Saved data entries
☆ ☆ ☆ ☆ ☆ ☆ ☆
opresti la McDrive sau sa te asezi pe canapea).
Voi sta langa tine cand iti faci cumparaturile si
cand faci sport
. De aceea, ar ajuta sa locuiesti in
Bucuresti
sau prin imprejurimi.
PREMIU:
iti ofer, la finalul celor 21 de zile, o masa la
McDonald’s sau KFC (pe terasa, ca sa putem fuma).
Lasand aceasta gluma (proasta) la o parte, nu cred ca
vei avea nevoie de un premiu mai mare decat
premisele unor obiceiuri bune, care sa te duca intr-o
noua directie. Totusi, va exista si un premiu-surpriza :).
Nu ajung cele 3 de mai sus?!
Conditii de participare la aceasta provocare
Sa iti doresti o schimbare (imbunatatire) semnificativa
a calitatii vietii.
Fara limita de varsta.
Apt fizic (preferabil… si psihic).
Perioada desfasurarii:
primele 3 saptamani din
☆ ☆ ☆ ☆ ☆ ☆ ☆
Look above for the line with "Voi sta langa" and the line with "a calitatii vietii."; transcribe both and all lines in between, exactly, and nothing else.

Voi sta langa tine cand iti faci cumparaturile si
cand faci sport
. De aceea, ar ajuta sa locuiesti in
Bucuresti
sau prin imprejurimi.
PREMIU:
iti ofer, la finalul celor 21 de zile, o masa la
McDonald’s sau KFC (pe terasa, ca sa putem fuma).
Lasand aceasta gluma (proasta) la o parte, nu cred ca
vei avea nevoie de un premiu mai mare decat
premisele unor obiceiuri bune, care sa te duca intr-o
noua directie. Totusi, va exista si un premiu-surpriza :).
Nu ajung cele 3 de mai sus?!
Conditii de participare la aceasta provocare
Sa iti doresti o schimbare (imbunatatire) semnificativa
a calitatii vietii.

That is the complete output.